There are a good number of quantum topology papers in which a TQFT-like set-up is constructed as a functor to the category of vector spaces from some category of cobordisms which satisfy some "Lagrangian" condition. For example, Cheptea-Habiro-Massuyeau consider a category whose morphisms are cobordisms $M$ between closed oriented surfaces $F_+$ and $F_-$, where we choose Lagrangian subgroups $A_{\pm}$ of $H_1(F_\pm)$ correspondingly, and where we require that $H_1(M)=m_-(A_-)+m_+H_1(F_+)$ and that $m_+(A_+)\subseteq m_-(A_-)$ in $H_1(M)$ (the $m_\pm$ are inclusion maps). Similar conditions are imposed in many other papers.

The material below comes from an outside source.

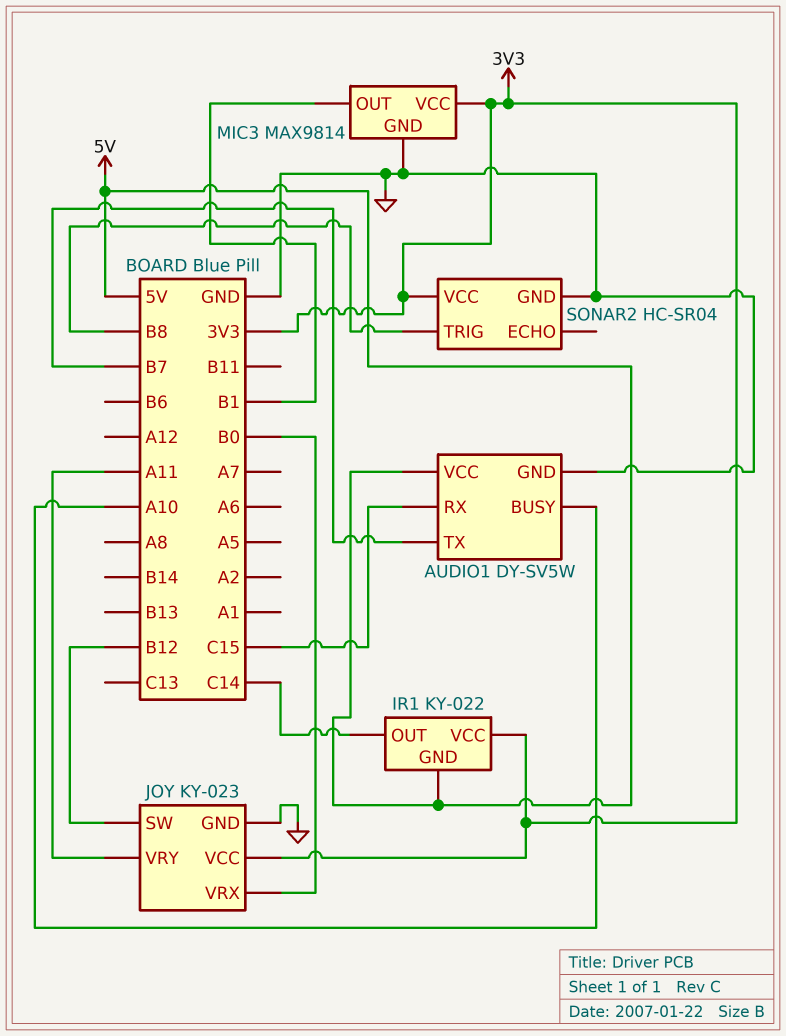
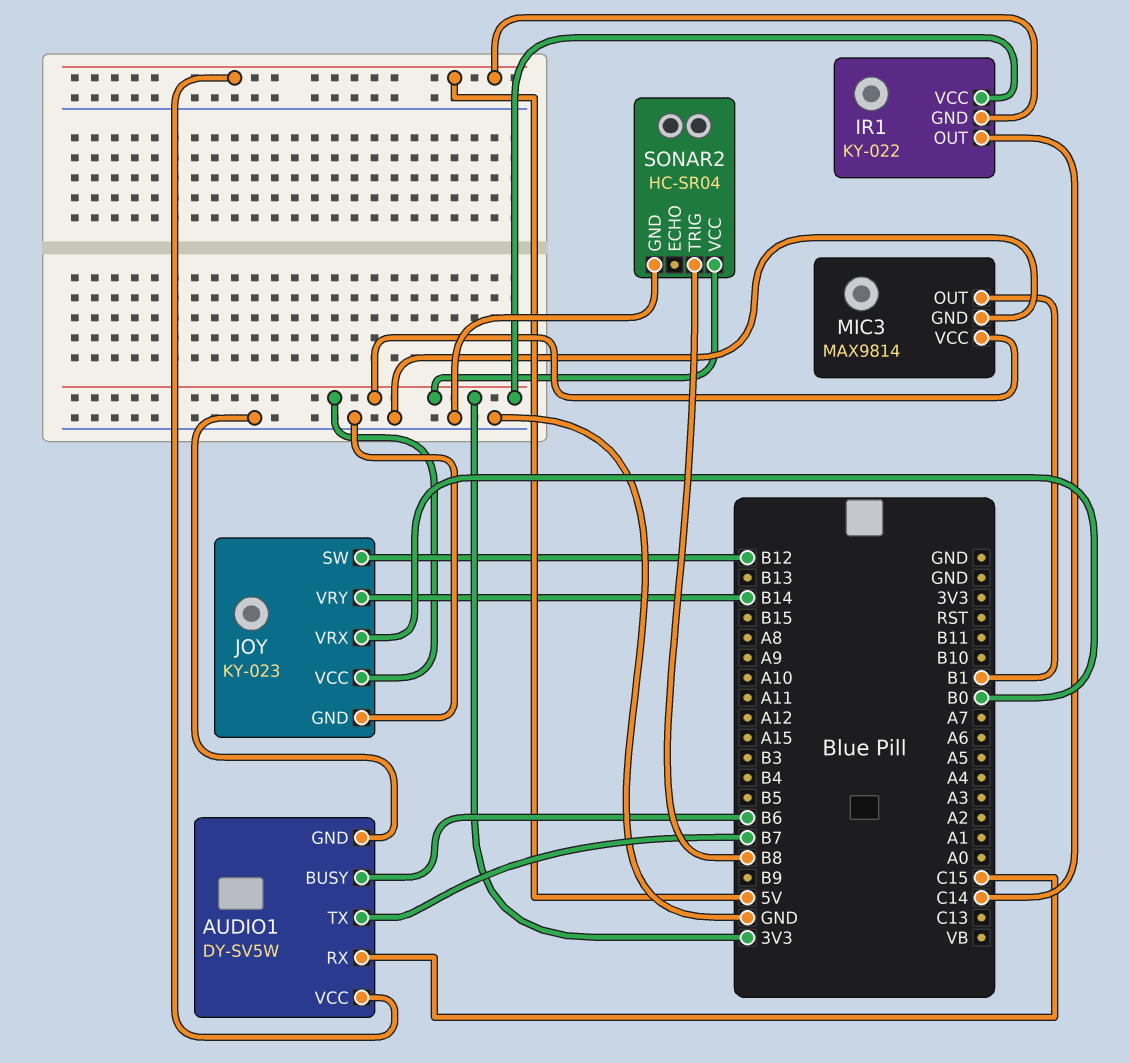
AUDIO1 pin BUSY: A10 -> B6
JOY pin VRY: A11 -> B14

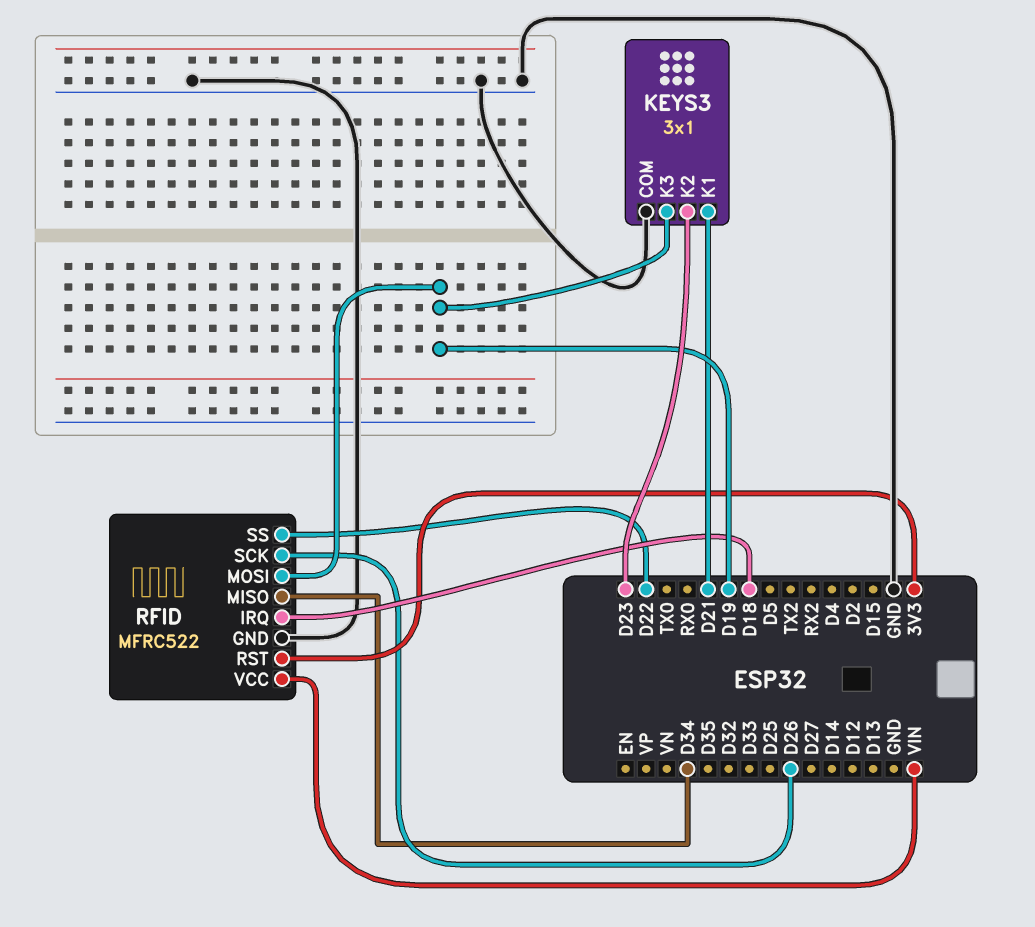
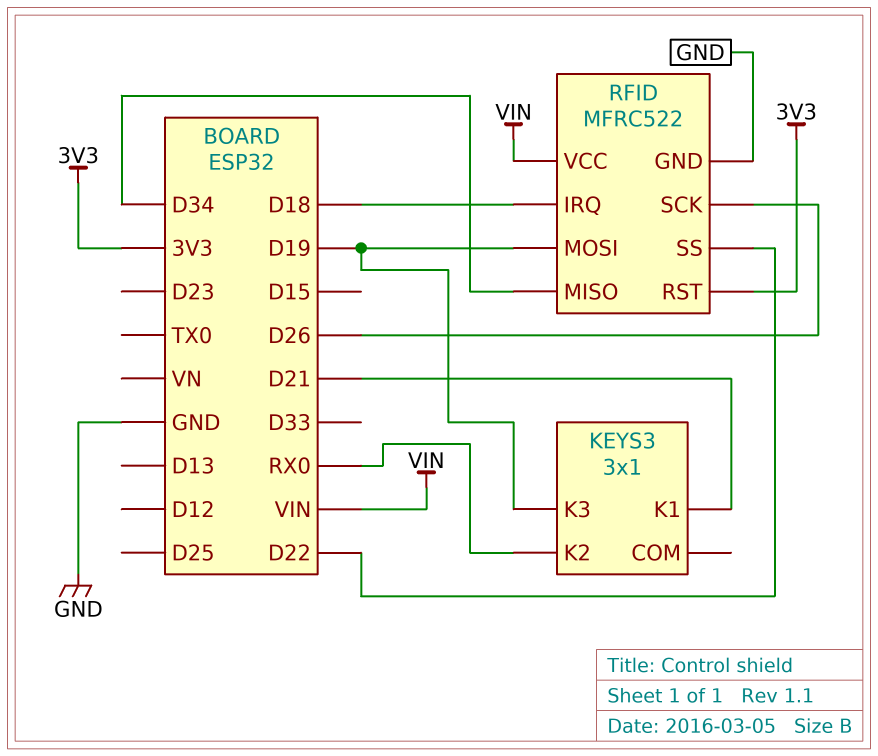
KEYS3 pin COM: GND -> none
KEYS3 pin K2: D23 -> RX0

I have never understood why such conditions are imposed. One half-thought I have is that it is related to Wall's result that the kernel of the inclusion of $H_1(\partial M)$ in $H_1(M)$ is a Lagrangian subgroup of $H_1(\partial M)$. Another half-idea is that it might be some weak 2-framing condition for the cobordism or something.

What is the conceptual explanation for this Lagrangian condition and its variants? Does it have anything to do with framing? (or orientation?) Why do "symplectic" and "Lagrangian" have anything to do with TQFT? (is it all just Wall's result in some guise?)

Every time I see a Lagrangian condition I feel very stupid for not knowing what it's doing there.